▶ Task objective: Using the passage on perspective below, explain why a line's vanishing point stays fixed while the line moves parallel to itself in space. Answer in one to three sentences.
BEGIN Given passage
That two parallel lines "meet at infinity" and that two parallel planes have a common "infinite line" has the following perspective interpretation. The ray emanating from the observer’s eye, the sight line, passes through the image point on the canvas to the object point in space. As the object point at the end of the sightline moves away from the observer along a straight line in space, its trace on the picture plane moves along a line segment until it stops at the vanishing point for the object line. This happens when the sightline is parallel in space to the object line being drawn in perspective. For this reason, the vanishing point remains fixed as long as the object line moves parallel to itself in space. So, the vanishing point, which is on the canvas, represents the ideal point on the object line.

As long as the object line rotates in an object plane, its vanishing point moves along a line, called the horizon line for the object plane. In this way, the horizon line on the canvas represents the ideal line on the object plane in space. Thus the picture plane comes into 1:1 correspondence with the ideal plane under a projection along lines of sight. The sight line for a point moving along an object line which is parallel to the picture plane becomes parallel to the picture plane. So the vanishing point of an object line parallel to the picture plane must be the ideal point of its picture. Its ideal line is the horizon for real planes parallel to the picture plane. In a perspective drawing, only lines parallel to the canvas remain parallel. Any other pair of objectively parallel lines meet, in perspective, at their common vanishing point. A line parallel to a plane vanishes on the horizon for that plane.
END Given passage
BEGIN Data
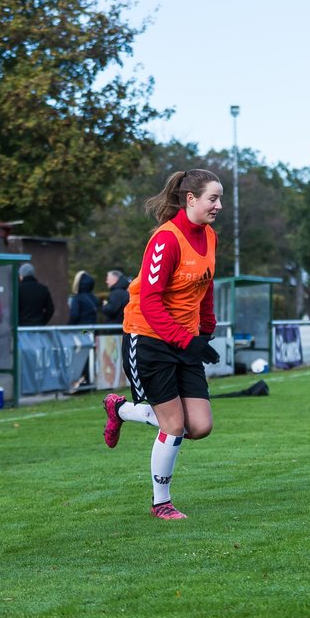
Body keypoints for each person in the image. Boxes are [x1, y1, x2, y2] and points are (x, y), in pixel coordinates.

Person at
END Data
▶ Result for this exercise: The vanishing point is where the trace on the canvas stops, which happens when the sight line becomes parallel in space to the object line. A line moved parallel to itself keeps the same direction, so that parallel sight line, and therefore the vanishing point, stays the same.